Sunday, February 27, 2011

Witnessing a proba

[This week's Haveil Havalim is here; enjoy!]

Wow, was that weird.

This past Shabbos was the first time I ever witnessed a proba (Shabbos tryout) for a pulpit rabbi from the shul side as an adult and as a rabbi, and it was more than passing strange.

I’ve blogged the Rabbinic Search before, but from the point of view of the rabbi/candidate. (I’ve since pulled some posts regarding the proba shabbos, lest I offend. I may censor them and re-publish them in the future.) Seeing it from the other side, as a congregant, was very different.

It was automatically weird because the candidate was a good friend, with whom I have a long relationship, but among the more professional weirdness:

• Hearing another rabbi give a proba derashah – I never really thought about the different styles one could use as a candidate; I tended to give a derashah about some theme which I thought would resonate with people, but it was really driven by the parshah. Only this Shabbos did I start to think about the other options – Should the derashah be an overt part of the sales pitch, “Hire me and I’ll do X?” Should it speak to the major issues on the shul’s agenda?

• Figuring out my priorities – As a candidate, I naturally looked at the proba from the perspective of demonstrating that I was a good match for the shul’s needs. Certainly, much of the proba was about connecting with people personally, but I took it as a given – subconsciously, really – that the question on people’s minds was, “Is this the best candidate for the shul’s needs?” But sitting in the pews, I felt much more like for me, it was a popularity contest. “Do I like him the most?”

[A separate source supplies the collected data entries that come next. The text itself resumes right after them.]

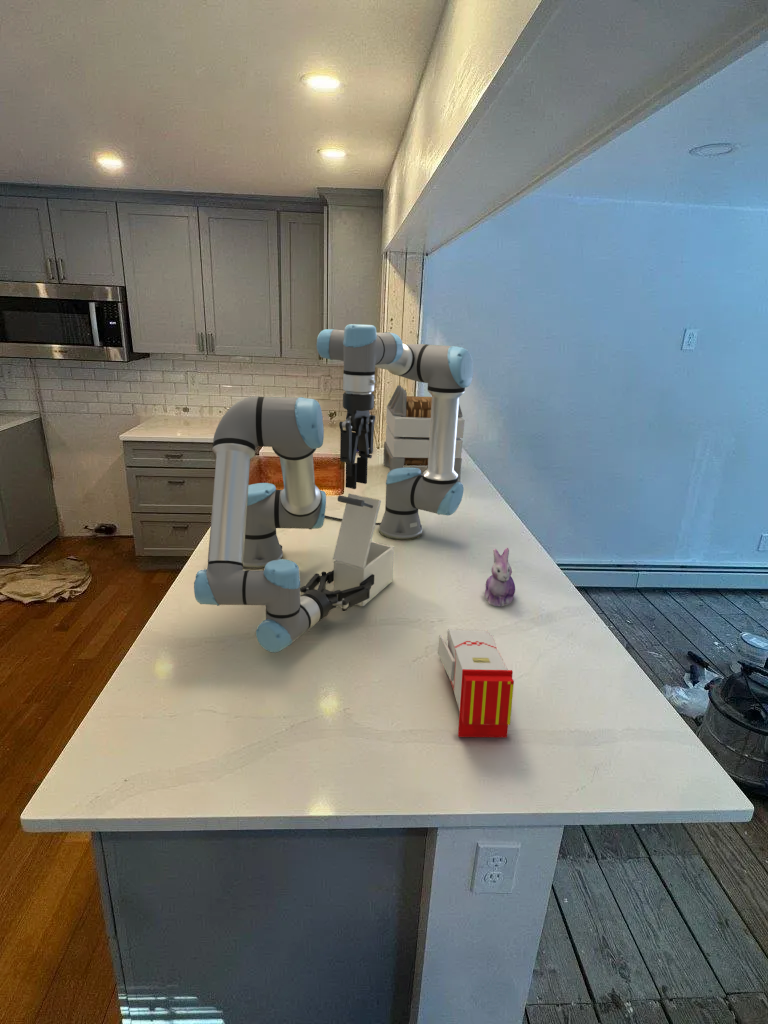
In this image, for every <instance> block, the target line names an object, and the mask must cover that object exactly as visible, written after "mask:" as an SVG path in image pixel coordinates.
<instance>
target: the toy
mask: <svg viewBox="0 0 768 1024" xmlns="http://www.w3.org/2000/svg"><path fill="white" fill-rule="evenodd" d="M446 640H447V643H446V641H445V639H444V636H443V635H442V634H439V637H438V646H437V656H438V657H439V659H440V661H441V663H442V666H443V668H444V670H445V672H446V674H447V677H448V679H449V681H450V684H451V687H452V690H453V693H454V697H455V701H456V705H457V708H458V711H459V714H458V715H459V716H458V730H457V731H458V732H457V737H458V738H508V731H509V726H510V725H511V717H512V707H513V697H514V696H513V695H514V684H515V680H514V679H513V673H514V671H513V670H512V669H508V667H507V665H506V662H505V661H504V659H503V658H502V655H501V653H500V651H499V649H498V647H497V643H496V639H495V637H494V635H493V634H491V632H490V631H489V629H467V628H466V629H465V628H463V629H461V628H460V629H459V628H448V630H447V639H446Z"/></svg>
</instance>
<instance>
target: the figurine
mask: <svg viewBox="0 0 768 1024" xmlns="http://www.w3.org/2000/svg"><path fill="white" fill-rule="evenodd" d="M492 552H493V553H492V554H493V564H492V567H491V569H490V570H491V575H490V576H489V577H488V578H487V579H486V581H485V591H484V599H485V600H486V601H487V603H488V604H489V605H491V606H494V607H504V606H508V605H510V604H511V603H512V602H513V600H514V596H515V593H516V584H515V581H514V579H513V577H512V573H513V570H512V566H511V564H510V562H509V557H510V548H509V547H505V549H504V550H503V552H502V553H501V554H500V552H499V551H498V549H497V548H493V549H492Z"/></svg>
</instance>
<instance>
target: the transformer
mask: <svg viewBox="0 0 768 1024" xmlns="http://www.w3.org/2000/svg"><path fill="white" fill-rule="evenodd" d="M407 394H408V393H407V390H406V389H404V388H403V387H402V385H399V384H398V385H397V386H396V388H395V390H394V392H393V394H392V395H391V398H390V400H389V402H388V404H387V405H386V413H385V414H386V415H385V423H386V428H385V438H384V442H383V466H384V467H388V468H389V472H390V471H391V470H393V469H397V468H405V466H406V467H409V466H411V467H417V466H418V467H428V455H429V438H430V421H431V404H432V396H415V395H414V396H413V395H412V396H411V395H407ZM464 429H465V419H464V418H463V411H462V408H461V405H460V404H459V409H458V422H457V435H456V448H455V461H454V471H455V472H456V473H457V474H458V482H460V483H461V472H462V461H463V460H462V453H463V442H464V441H463V440H462V439H463V438H464V431H465V430H464Z"/></svg>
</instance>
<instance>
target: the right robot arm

Part of that may have been because it takes some hubris to think I know what the shul needs, and whether this candidate would be able to provide it. It’s much easier to answer the question of “Do I like him the most?”

• Uncomfortable flashes of mind-reading the candidate, as I zapped from contemplating what he must be thinking to what I was thinking and what the people around me were thinking.

• Listening to the answers to the Q&A grilling and wanting to modify the answers to what I would have said. This was sort of like watching a game show, actually. “No! It’s The Titanic! The Titanic!”

And, of course, it brought back all sorts of memories from my various probas.

I have more to say on this; maybe I’ll re-visit it later this week.


  1. Part of that may have been because it takes some hubris to think I know what the shul needs, and whether this candidate would be able to provide it
    unfortunately many shuls do not do the heavy lifting required to know what they want/need (cue the rolling stones)
    Joel Rich

  2. Welcome to the Other Side (Sitra Ahra?)!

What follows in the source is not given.